Abmahnung Verbraucherschutzverein - Lebensmittelinformationsverordnung

Abmahnung Verbraucherschutzverein - Lebensmittelinformationsverordnung
19.01.20151080 Mal gelesen
Informationen zur wettbewerbsrechtlichen Abmahnung des Verbraucherschutzverein gegen unlauteren Wettbewerb e.V. wegen eines angeblichen Verstoßes gegen die LMIV

Der Verbraucherschutzverein gegen unlauteren Wettbewerb e.V., vertreten durch den Vorstand Martin Huber, Fürstenfeldbruck, spricht eine wettbewerbsrechtliche Abmahnung wegen eines Verstoßes gegen die Lebensmittelinformationsverordnung (LMIV) gegenüber einem Onlinehändler aus.

Mit der Abmahnung behauptet der Verbraucherschutzverein einen Verstoß gegen die Lebensmittelinformationsverordnung (LMIV, LIMV, Lebensmittel-InfoVO) infolge des Verkaufs von Wein über die Onlineplattform Ebay. Dieser Verstoß soll auch wettbewerbsrechtlich relevant sein, so der Verbraucherschutzverein in seiner Abmahnung.

Die Lebensmittelinformationsverordnung (Verordnung (EU) Nr. 1169/2011 des Europäischen Parlaments und des Rates vom 25.10.2011) regelt die Kennzeichnung von Lebensmitteln in der Europäischen Union.

Nachdem sie erst seit dem 13.12.2014 gilt, sorgt die Verordnung offensichtlich für eine erste Abmahnung, bei der es sich vermutlich auch bloß um den Anfang zahlreicher Abmahnungen handeln wird.

Der Verbraucherschutzverein gegen unlauteren Wettbewerb e. V. wirft dem Empfänger der Abmahnung einen Verstoß gegen Art. 9 und Art. 14 der Lebensmittel-InfoV vor, weil nicht auf die im Wein enthaltenen Sulfite hingewiesen würde.

Der Empfänger der Abmahnung soll Abmahnkosten in Höhe von 243,95 EUR begleichen, eine sog. strafbewehrte Unterlassungserklärung unterschreiben und sie anschließend an den Verbraucherschutzverein zurückschicken.

Auch wenn wir im konkreten Fall ernste Zweifel an der Begründetheit der Abmahnung haben, sollten die geforderten strafbewehrten Unterlassungserklärungen nicht ungeprüft unterschrieben und zurückgereicht werden und zwar auch dann nicht, wenn sich die Abmahnung als begründet erweisen sollte.

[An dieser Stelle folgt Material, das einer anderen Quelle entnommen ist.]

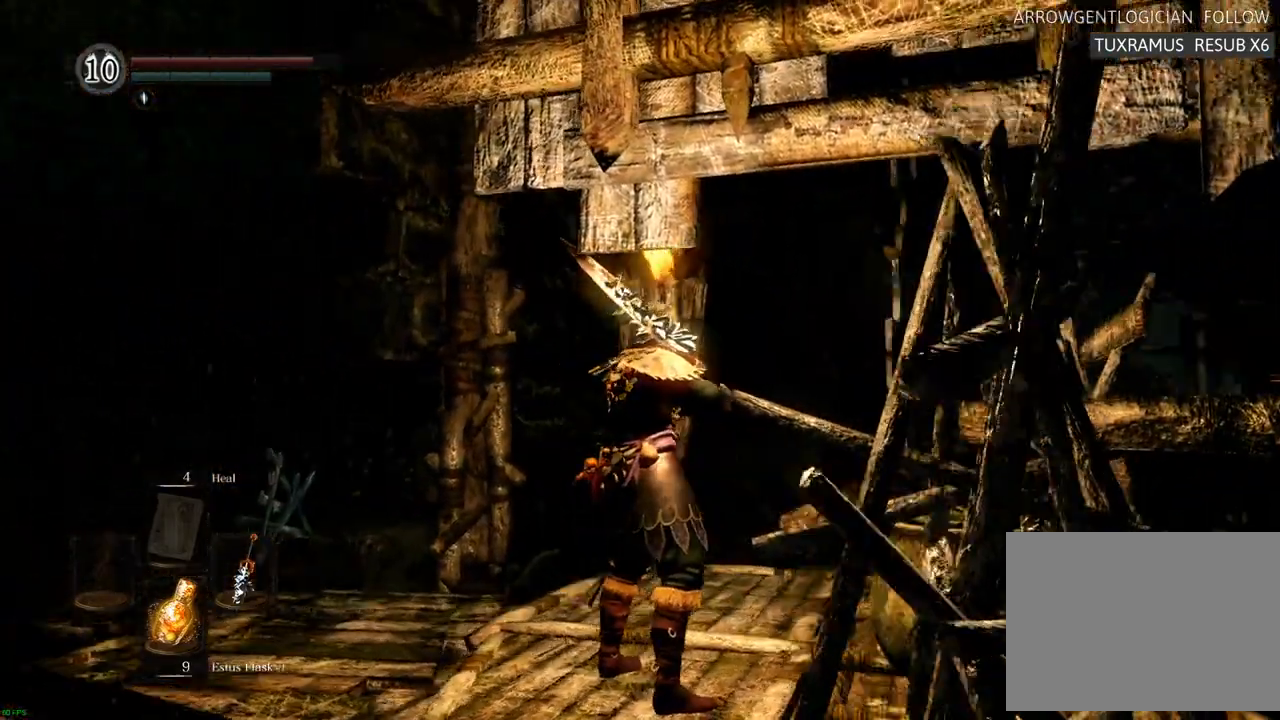
Gameplay with a controller (PlayStation layout); each line is a JSON object with the inputs held at the frame after it (dt_ms = milliseconds from this image to that frame). "events" lists button and stick changes between this image and that frame as [ms after this image, input, new state], when the widget could be followed in between. Not read: L3 R3.
{"dt_ms": 1000, "buttons": [], "left_stick": "right", "right_stick": "center"}
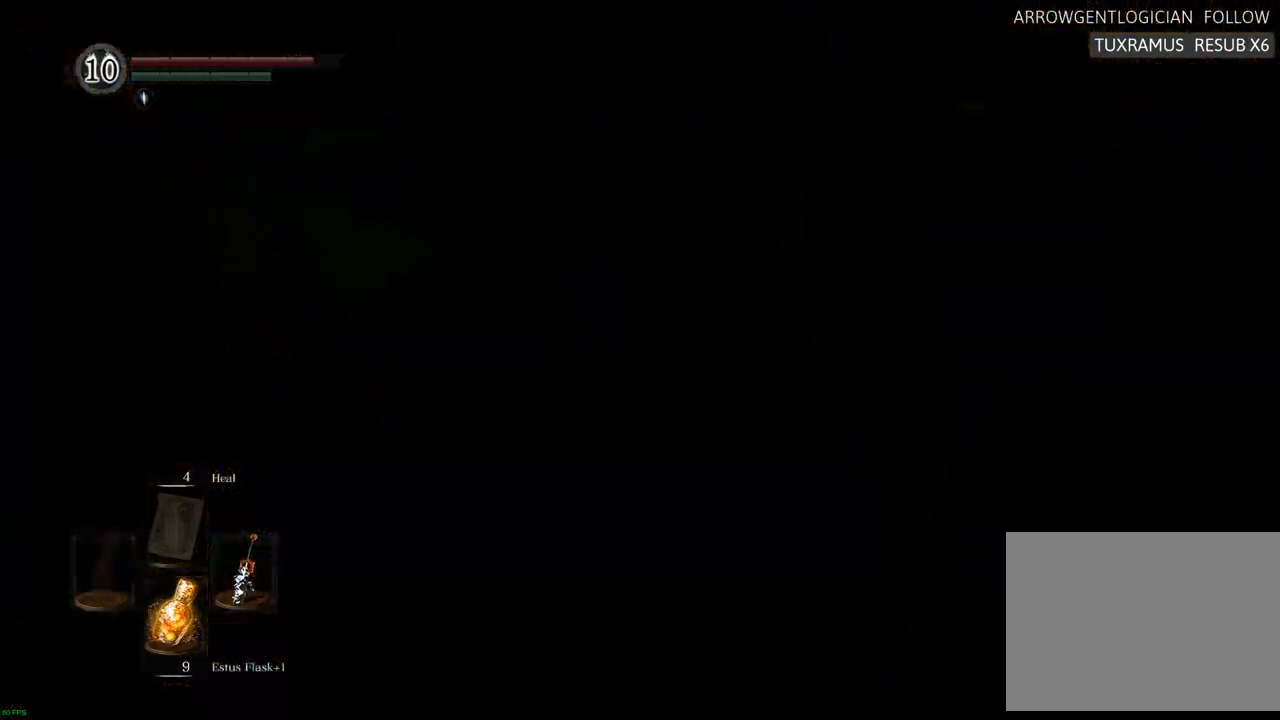
{"dt_ms": 1000, "buttons": [], "left_stick": "center", "right_stick": "center"}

Strafbewehrte Unterlassungserklärungen lassen sich in der Regel nämlich später nicht mehr „rückgängig“ machen, sodass sie ein Leben lang gültig bleiben. Dies wiederum stellt vor dem Hintergrund, dass Verstöße gegen strafbewehrte Unterlassungserklärungen zu Vertragsstrafenforderungen in Höhe von mehreren 1000 Euro führen können, ein erhebliches Risiko für den abgemahnten Onlinehändler dar.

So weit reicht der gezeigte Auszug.